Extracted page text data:
────

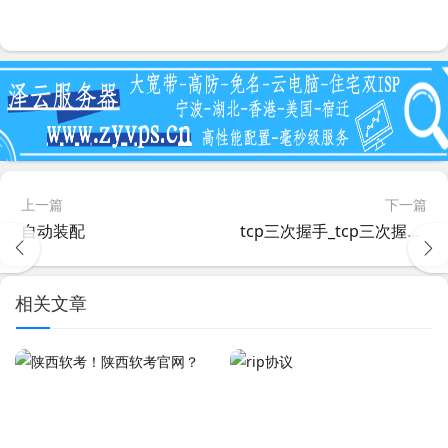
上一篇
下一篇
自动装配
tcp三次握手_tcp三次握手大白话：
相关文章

────

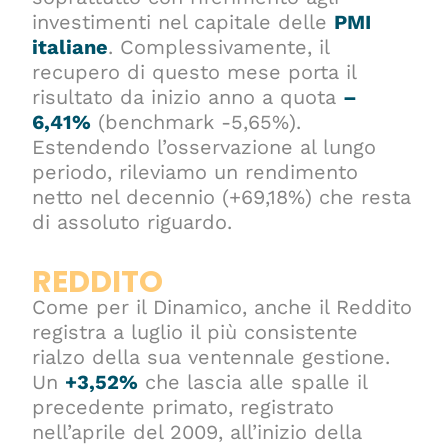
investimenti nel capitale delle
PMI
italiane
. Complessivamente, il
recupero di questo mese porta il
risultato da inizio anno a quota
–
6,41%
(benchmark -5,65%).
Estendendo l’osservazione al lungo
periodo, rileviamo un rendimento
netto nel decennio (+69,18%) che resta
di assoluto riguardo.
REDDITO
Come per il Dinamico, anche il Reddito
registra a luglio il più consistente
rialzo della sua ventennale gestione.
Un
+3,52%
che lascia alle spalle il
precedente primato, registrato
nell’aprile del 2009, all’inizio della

────

• [What is needed] Set down exactly the lines of the data above, beginning with the line that has "precedente primato, registrato" and ending with the line that has "nell’aprile del 2009, all’inizio della", and no others.

• [Solved exercise]
precedente primato, registrato
nell’aprile del 2009, all’inizio della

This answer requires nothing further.